(Exercise directions)
In the passage below on the secondary cleaning blade, what prevents creep of the floating blade during normal operation?

[Quoted passage Boundary: Start]

In accordance with one aspect of the invention, in association with a primary cleaner device, used to remove the preponderance of toner remaining on a charge retentive surface after transfer, a secondary blade cleaning arrangement is provided, arranged for the removal of toner agglomerates formed by the agglomeration of toner, and toner and debris. The secondary cleaning member is characterized as a blade member arranged in doctor or chiseling mode configuration, at a low angle of attack with respect to the photoreceptor so that a maximum shearing force can be applied by the blade to the agglomerates for removal thereof. A relatively low load is applied to the blade, so that the problems associated with normal cleaning engagement of blades with a charge retentive surface are avoided. Because of the low load of the blade, the minimal amount of toner that normally passes through any cleaning system serves as lubricant for the blade without the need for further added lubricant. The blade is supported in a floating support assembly, that floats during break in of a new blade to prevent tuckunder and damage to the blade. The weight of the floating support assembly is optimized for the break in period when frictional forces are the highest. The assembly is loaded with a weight selected to maintain the blade in contact with the charge retentive surface. A stop is provided at the floating blade support which limits the range of movement of the floating blade, so that creep is prevented in normal operation.
The invention allows the blade cleaner arrangement to operate as a fixed blade during normal operation, preventing creep, and as a floating blade during start-up, and break in of new blades.

[Quoted passage Boundary: End]
[Study material Boundary: Start]

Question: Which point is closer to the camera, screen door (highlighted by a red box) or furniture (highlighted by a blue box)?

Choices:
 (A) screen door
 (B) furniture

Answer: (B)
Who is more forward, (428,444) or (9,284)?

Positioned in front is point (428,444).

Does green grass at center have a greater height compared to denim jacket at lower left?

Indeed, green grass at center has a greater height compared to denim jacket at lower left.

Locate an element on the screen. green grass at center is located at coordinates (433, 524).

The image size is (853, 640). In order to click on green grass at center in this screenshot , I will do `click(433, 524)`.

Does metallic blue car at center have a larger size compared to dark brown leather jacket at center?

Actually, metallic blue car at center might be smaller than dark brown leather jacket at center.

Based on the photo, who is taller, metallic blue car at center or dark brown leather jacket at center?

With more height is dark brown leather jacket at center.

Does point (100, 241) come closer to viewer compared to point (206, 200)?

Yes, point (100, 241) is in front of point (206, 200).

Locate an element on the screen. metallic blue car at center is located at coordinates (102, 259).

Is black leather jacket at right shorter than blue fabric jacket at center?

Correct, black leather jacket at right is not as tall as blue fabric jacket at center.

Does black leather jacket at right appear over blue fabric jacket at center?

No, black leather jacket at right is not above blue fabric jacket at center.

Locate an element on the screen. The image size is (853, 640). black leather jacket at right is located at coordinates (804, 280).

[Study material Boundary: End]
[Study material Boundary: Start]

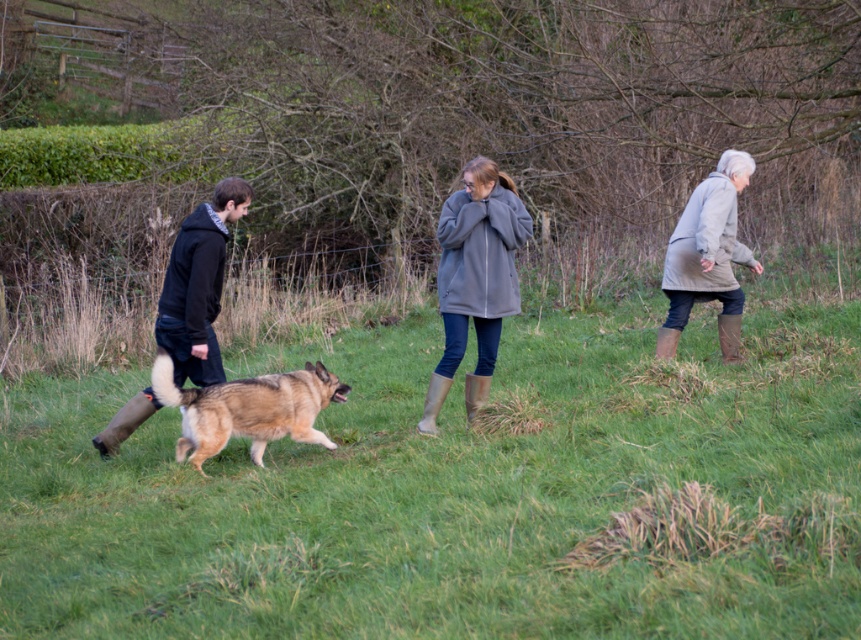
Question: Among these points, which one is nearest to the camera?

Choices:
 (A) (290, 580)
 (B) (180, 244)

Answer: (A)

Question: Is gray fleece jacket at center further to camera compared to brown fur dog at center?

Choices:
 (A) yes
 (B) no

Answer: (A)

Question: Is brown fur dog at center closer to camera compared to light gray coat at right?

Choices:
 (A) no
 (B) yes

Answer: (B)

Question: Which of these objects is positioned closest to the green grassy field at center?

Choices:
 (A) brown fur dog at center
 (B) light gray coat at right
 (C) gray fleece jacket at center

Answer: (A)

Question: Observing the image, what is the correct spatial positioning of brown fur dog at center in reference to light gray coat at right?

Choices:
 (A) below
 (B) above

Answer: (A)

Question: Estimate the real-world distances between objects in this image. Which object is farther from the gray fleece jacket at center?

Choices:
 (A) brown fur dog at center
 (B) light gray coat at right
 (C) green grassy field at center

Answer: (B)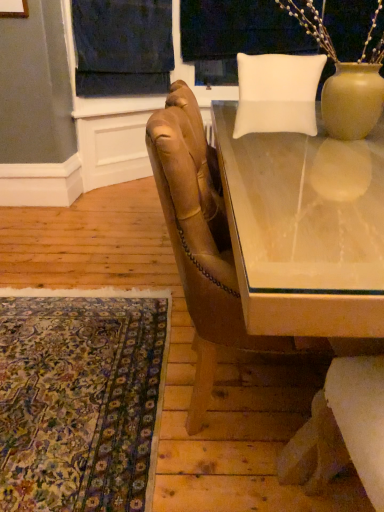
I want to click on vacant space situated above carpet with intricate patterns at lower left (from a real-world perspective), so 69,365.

[Study material Boundary: End]

(Solution for this task)
A stop at the floating blade support limits the blade's range of movement, which prevents creep.